Photo by Stephen R. Sylvanie-USA TODAY Sports

If the Knights’ general manager wasn’t George McPhee and was instead some outsider that never ran a hockey team, you’d have something with this theory. But I’d bet anything there’s an email somewhere with McPhee saying it “sucks” he had to take Reilly Smith and Jonathan Marchessault from Florida. “I really wanted Jussi Jokinen but I couldn’t say no.”

There’s another part of this “taking advantage of idiots” theory people forget—McPhee gave Vadim Shipachyov two years and $9 million before terminating the contract after three games. Three games! Less than a week on the NHL roster! I’ve had longer trips to Vegas than that! Of course, this is where you get to hear the word “chemistry” again, like McPhee and Gerard Gallant built this team around a 2001 song by Semisonic.

Yes, the “chemistry” wasn’t there with Shipachyov. That’s what it was. You can’t upset the fragile chemical balance of a team that probably didn’t know everyone’s names yet. It wasn’t a bad signing; it was a wise general manager putting chemistry over talent. Eat me!

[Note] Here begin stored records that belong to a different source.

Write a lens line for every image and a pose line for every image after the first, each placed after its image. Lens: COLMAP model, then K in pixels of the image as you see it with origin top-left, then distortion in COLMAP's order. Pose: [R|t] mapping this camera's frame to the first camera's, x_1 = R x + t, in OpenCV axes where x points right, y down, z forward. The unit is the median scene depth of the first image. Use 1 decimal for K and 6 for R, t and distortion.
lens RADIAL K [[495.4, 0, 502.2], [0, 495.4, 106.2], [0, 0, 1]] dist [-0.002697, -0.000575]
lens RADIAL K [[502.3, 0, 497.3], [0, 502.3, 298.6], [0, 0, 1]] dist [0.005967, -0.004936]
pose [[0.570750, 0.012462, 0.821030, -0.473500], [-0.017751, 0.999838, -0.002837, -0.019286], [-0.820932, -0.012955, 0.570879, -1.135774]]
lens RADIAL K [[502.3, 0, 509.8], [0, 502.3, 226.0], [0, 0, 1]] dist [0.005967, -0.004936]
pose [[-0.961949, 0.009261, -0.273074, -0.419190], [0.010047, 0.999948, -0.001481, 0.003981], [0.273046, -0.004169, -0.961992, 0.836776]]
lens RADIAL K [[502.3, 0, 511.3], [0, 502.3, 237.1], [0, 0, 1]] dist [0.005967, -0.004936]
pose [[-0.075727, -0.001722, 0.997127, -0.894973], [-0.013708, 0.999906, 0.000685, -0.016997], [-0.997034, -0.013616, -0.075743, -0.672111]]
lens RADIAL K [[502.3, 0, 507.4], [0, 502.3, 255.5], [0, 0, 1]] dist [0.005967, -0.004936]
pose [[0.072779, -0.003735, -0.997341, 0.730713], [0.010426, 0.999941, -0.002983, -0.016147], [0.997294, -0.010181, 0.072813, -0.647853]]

This is also the general manager who acquired Ryan Reeves and gave up a first-, second- and third-round pick for Tomas Tatar at the trade deadline. Reeves was added for (fill in reason when you figure it out later) and Tatar for his scoring ability. Tatar had four goals and six points in 20 regular-season games with the Knights and, I shit you not, was a healthy scratch in two of the four games against the Kings. THE GOLDEN KNIGHTS’ BIG DEADLINE ACQUISITION ISN’T GOOD ENOUGH TO CRACK THE LINEUP OF AN EXPANSION TEAM!!!

Don’t tell me McPhee is playing chess when everyone else is playing checkers; McPhee was playing checkers as recently as late-February.

There’s no explanation for the Golden Knights. Could it be dumb GMs? Could it be dumb coaches not giving guys like William Karlsson the ice time they deserved with their old teams? Could it be every visiting team showing up to the rink hungover like those people in that movie about being hungover? Could it be luck?

Even if the answer is yes to all of those, how does that add up to Stanley Cup favorites with three rounds remaining in the playoffs? It doesn’t! Saying yes to all those questions gets the Knights in playoff contention if our computer-simulated world wasn’t on the fritz. Even if you wanted to blame this all on luck, the Knights’ PDO in the regular season was 1.005, according to Natural Stat Trick. That’s not enough to place this all at the feet of good fortune.

So we are left with one simple answer—this is all bat shit. And we should embrace that. It’s sort of relieving in a way that in an era when every piece of sports minutiae can be interpreted with formulas and numbers, nobody has the answer for the 2017-18 Golden Knights. If their legacy isn’t an expansion championship, maybe their legacy is forcing the other 30 teams to examine how they evaluate talent. Maybe it forces owners to evaluate GMs in a new way. Maybe it transforms hockey forever.

Or maybe the week off before the second round results in the Vegas Flu hitting the Knights, who lose in four games to the Sharks and then have all the idiots from the hockey establishment point and condescendingly say, “See?”

Anything is possible with the Vegas Golden Knights.